As an aside, consider the concept of a word.  What is a "tree"?  What is a "run"?  What is a "nail"?  Language is the means to express the ideas and perceptions of mind through vocalization and writing.  If you consider for a moment, why do we have the ability to vocalize?  Why do we have the ability to write?  Isn't speech just a form of song?  Isn't writing just a form of art?  We've merely standardized music into speech and art into words.  But behind it all is the thought that created it and is able to interpret it.  When we see a painting of a house, we know it is a house.  If we see the word HOUSE, we know it is a house.  Think about that.  The only difference is one expresses much more than the idea of a house, while the word house only conveys the concept itself.  It has no sense of color, depth, size, shape, texture, etc. and thus no sense of emotion.  So in essence, vocabulary has reduced our ability to communicate images into sentences and paragraphs.  We must use a string of words to communicate the same thought as a picture.  Not only that, if you add sound to the picture, you have introduced a whole new set of thought.  Add the sense of touch, and again, more information is sent, all at the same time!  This is what it means to have multidimensional senses!  You can sense multiple bits of information at the same time, which is not possible through single words such as "house".

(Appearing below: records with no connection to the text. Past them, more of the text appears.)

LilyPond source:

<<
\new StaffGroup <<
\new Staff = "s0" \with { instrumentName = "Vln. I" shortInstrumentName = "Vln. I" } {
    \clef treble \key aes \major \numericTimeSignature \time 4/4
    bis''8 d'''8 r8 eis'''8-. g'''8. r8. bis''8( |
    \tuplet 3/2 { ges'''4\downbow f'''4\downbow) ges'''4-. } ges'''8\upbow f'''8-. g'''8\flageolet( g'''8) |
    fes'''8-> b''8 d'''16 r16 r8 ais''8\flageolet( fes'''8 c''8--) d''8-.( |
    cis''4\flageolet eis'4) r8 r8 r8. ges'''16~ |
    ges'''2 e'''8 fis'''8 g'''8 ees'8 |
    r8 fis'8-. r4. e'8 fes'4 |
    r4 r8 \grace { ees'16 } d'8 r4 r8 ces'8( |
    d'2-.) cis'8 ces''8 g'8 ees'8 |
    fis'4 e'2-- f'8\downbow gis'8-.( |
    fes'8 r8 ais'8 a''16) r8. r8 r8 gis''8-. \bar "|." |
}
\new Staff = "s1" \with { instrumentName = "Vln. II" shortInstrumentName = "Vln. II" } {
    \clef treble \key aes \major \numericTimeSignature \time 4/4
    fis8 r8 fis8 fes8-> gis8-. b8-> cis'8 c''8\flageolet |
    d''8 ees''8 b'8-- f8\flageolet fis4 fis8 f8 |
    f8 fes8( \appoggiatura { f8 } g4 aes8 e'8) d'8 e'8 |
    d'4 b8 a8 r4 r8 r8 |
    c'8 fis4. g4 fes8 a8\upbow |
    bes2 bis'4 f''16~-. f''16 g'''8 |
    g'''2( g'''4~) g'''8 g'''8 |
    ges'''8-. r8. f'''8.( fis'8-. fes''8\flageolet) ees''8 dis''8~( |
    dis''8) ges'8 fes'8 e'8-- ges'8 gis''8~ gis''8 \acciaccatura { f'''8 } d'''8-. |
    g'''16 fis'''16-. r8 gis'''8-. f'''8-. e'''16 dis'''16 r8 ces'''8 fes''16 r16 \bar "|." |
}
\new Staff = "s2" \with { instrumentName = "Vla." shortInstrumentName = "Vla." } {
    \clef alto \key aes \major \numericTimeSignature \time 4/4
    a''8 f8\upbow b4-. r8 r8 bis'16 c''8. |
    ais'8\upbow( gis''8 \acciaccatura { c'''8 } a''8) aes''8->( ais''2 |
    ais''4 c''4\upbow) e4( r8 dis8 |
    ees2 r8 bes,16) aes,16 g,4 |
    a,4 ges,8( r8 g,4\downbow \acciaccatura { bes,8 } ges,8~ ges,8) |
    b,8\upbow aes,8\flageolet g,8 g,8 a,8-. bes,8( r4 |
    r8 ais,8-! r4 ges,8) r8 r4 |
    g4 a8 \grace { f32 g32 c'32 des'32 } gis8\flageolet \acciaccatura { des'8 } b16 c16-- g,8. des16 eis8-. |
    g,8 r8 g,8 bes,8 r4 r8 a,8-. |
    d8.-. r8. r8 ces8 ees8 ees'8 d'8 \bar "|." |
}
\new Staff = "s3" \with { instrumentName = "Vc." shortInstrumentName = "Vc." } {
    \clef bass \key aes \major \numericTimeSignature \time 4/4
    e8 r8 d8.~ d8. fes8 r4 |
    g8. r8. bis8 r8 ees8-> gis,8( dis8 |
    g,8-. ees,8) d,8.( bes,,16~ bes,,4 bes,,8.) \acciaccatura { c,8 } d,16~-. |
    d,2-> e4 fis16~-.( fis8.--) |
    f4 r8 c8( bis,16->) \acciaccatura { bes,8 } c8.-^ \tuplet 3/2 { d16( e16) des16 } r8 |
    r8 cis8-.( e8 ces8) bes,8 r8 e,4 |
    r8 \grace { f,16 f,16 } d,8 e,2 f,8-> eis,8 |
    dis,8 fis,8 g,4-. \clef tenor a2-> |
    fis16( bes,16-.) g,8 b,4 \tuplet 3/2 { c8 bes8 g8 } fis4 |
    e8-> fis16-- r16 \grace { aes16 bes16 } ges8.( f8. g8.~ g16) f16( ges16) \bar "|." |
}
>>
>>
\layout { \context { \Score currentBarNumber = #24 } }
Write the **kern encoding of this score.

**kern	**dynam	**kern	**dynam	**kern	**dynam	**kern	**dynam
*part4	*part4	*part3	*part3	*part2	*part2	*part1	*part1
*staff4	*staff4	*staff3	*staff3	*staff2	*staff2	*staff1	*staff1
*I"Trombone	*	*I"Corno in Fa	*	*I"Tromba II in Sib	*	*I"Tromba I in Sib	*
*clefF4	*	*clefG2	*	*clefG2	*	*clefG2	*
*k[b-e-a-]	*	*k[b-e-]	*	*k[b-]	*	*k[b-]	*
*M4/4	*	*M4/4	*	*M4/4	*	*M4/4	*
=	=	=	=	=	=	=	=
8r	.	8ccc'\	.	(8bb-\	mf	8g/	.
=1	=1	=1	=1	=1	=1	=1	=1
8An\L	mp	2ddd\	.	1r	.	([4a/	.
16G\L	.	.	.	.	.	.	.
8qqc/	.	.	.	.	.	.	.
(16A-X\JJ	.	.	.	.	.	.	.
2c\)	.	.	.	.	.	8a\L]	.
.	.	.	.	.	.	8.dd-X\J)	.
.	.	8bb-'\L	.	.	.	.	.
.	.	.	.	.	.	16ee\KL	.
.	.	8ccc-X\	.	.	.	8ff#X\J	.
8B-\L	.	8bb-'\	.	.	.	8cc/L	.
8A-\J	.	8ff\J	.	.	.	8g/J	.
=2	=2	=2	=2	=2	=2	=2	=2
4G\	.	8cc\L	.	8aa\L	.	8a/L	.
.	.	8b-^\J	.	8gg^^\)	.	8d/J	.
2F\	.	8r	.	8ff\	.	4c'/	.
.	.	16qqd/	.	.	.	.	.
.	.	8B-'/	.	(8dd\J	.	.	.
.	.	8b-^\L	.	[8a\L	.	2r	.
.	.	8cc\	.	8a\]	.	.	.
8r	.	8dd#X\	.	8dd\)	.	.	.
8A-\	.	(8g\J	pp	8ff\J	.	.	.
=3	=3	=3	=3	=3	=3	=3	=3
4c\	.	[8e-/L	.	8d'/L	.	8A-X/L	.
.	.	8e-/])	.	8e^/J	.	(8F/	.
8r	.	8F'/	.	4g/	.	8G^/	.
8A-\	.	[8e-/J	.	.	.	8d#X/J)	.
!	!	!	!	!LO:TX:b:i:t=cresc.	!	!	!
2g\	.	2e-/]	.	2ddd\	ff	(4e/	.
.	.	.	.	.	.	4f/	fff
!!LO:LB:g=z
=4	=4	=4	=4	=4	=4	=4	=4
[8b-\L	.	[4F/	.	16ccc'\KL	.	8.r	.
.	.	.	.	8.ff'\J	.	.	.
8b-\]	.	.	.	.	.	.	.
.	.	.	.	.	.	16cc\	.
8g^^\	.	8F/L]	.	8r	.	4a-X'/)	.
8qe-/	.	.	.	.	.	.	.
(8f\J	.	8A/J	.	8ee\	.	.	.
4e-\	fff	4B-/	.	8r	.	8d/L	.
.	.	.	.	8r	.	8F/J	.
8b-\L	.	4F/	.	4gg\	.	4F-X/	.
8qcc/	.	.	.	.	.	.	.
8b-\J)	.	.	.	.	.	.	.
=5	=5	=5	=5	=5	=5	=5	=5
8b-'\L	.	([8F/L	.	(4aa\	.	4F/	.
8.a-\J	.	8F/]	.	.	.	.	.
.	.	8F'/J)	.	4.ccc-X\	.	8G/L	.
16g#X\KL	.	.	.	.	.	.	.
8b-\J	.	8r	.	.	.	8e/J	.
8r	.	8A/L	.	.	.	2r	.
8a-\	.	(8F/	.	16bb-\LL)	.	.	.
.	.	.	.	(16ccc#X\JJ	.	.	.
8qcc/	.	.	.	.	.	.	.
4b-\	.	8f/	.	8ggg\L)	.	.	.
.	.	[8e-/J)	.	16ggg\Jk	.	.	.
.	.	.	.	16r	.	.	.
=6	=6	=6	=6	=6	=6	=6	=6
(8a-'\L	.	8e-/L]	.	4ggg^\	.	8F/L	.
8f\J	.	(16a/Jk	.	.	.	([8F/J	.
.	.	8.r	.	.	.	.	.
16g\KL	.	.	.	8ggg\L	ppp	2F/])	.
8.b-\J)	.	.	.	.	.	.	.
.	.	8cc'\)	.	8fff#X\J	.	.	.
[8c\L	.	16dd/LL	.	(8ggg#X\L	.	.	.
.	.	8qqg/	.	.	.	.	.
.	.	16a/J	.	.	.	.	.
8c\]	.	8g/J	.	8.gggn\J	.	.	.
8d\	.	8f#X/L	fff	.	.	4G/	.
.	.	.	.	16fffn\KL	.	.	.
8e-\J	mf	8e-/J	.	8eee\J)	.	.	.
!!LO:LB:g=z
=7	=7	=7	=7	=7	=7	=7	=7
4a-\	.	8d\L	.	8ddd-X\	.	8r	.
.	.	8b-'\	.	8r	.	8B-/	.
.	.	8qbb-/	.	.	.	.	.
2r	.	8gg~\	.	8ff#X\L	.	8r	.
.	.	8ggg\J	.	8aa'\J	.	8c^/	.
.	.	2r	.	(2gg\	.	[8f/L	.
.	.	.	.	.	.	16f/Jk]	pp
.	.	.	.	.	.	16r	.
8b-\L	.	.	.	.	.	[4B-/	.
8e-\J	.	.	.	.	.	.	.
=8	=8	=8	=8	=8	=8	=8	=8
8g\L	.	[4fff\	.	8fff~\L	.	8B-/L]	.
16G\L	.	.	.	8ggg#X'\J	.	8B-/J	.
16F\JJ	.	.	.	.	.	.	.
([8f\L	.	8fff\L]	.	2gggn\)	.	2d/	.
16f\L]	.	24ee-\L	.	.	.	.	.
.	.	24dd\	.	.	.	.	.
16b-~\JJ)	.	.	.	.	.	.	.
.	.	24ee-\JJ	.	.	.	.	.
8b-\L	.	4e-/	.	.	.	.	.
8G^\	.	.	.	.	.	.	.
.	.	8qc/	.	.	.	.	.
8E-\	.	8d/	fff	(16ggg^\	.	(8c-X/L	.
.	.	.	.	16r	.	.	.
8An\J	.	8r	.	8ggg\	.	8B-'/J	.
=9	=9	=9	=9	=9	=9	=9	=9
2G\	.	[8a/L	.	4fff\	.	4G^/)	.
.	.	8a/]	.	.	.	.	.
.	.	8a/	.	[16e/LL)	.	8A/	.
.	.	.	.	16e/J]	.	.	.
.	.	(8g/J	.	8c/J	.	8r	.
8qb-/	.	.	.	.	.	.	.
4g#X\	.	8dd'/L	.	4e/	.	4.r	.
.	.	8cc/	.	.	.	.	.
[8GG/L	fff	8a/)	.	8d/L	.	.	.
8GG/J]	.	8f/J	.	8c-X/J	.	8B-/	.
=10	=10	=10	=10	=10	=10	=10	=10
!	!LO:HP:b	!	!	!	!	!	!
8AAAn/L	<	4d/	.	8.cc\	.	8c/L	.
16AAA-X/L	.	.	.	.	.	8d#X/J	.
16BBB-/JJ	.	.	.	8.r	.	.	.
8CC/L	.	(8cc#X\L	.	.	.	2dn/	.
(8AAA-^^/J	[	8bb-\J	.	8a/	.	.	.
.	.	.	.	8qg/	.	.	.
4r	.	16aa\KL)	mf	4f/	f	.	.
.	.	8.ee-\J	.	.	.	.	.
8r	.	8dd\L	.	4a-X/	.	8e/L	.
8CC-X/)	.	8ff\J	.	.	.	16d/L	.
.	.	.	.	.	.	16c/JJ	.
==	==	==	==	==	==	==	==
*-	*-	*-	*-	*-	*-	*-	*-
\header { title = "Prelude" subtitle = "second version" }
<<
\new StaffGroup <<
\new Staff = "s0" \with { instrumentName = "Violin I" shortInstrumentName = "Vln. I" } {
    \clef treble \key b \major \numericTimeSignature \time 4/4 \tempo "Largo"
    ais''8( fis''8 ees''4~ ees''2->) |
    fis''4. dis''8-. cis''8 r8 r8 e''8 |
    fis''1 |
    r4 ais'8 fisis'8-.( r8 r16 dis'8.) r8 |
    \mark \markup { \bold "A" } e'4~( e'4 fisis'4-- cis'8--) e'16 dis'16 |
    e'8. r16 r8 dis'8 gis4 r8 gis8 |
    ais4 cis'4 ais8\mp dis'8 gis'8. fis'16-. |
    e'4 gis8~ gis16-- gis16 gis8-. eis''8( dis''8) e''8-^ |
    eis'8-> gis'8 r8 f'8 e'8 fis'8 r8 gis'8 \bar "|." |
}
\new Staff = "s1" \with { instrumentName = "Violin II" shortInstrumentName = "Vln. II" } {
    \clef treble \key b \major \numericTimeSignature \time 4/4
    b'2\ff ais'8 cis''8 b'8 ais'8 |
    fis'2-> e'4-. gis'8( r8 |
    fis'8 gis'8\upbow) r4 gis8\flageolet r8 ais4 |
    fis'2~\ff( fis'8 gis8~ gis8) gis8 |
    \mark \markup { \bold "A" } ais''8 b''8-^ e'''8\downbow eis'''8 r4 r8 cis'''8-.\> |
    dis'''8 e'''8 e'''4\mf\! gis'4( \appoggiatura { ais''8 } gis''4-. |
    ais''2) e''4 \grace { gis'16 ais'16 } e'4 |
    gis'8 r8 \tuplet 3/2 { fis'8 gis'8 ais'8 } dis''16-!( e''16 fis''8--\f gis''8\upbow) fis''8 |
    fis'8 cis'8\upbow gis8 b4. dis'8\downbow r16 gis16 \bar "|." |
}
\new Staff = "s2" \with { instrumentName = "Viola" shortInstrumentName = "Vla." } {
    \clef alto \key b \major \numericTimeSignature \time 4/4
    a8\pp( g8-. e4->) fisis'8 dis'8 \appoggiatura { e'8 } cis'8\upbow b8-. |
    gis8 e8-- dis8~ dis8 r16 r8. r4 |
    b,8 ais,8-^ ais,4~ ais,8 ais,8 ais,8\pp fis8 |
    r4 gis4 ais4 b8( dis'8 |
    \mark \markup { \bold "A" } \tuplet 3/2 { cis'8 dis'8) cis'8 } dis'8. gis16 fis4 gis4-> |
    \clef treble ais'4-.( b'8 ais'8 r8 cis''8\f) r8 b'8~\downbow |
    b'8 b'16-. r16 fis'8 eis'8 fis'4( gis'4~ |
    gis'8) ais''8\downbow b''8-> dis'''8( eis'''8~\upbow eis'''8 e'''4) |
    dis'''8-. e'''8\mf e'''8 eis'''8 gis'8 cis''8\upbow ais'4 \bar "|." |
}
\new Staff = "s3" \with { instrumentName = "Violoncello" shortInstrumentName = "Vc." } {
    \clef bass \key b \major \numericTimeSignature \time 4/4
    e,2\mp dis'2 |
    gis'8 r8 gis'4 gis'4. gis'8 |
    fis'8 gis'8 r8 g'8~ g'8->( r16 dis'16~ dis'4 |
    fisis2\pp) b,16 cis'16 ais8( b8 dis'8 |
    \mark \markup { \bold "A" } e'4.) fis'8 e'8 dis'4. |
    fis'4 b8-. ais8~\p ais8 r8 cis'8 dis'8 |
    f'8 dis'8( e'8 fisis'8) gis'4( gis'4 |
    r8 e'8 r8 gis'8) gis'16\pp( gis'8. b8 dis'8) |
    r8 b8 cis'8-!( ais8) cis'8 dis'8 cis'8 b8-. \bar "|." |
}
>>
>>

So what is the point of this?  If I use my mind to convey thought and feelings using words and speech, then why is it hard to believe that the world around us is not also a conveyance of our thoughts and feelings, but using imagery, sounds, touch, smell, etc.?  On top of that, what if thought is more than just some nebulous concept?  What if thought itself is energy that is transmitted (we sense this energy just like everything else but we recognize the pattern as thought)?  Then it would be obvious that the world around us is the manifestation and expression of our mind; and not only our mind, but the minds of all who are experiencing this same reality.  If you understand this point, then it's easy to see that the mind is not within the body, but rather, the body is the expression of the mind.

There is no form resembling a human that is distinguishable during the initial embryonic stage of a newborn.  It is not until the newborn has developed features that it distinguishes itself individually.  Until then, the new person has no unique identity because the mind is what creates that identity.  The body cannot be the identity.  So for the newborn, the mind does not exist in the body until it "enters" into it.  The mind is an aspect of our soul.  The soul incarnating into this realty merges with the body consciousness either in the womb or at birth, thus giving the newborn independent identity.  Until the newborn is separated from the mother, the body consciousness will assume it is still a part of the mother.  Because it must become separate, the soul personality that is incarnating will enter and, over the next 6-9 years, will "merge" with the body consciousness into a new personality-identity that will live and experience this world.

Since there isn't really space or time outside of this reality, then there is no "there" for the mind.  The mind and physical reality are in the same "space" and yet, the mind does not have to be in the same dimension.  So when we say the mind is "higher", it is only in reference to its state of energy or vibration or consciousness, not location.

In conclusion, the mind is the most important aspect to understand.  It should not be looked at as a part of this reality, but rather, the creator of this reality.  If you see it as a part of the reality, then you'll never be able to understand why things are the way they are.  It is only when you recognize that the mind cannot be a part of this reality that you will see the truth in all experience and yourself.  The mind is the beginning and the end of all experience.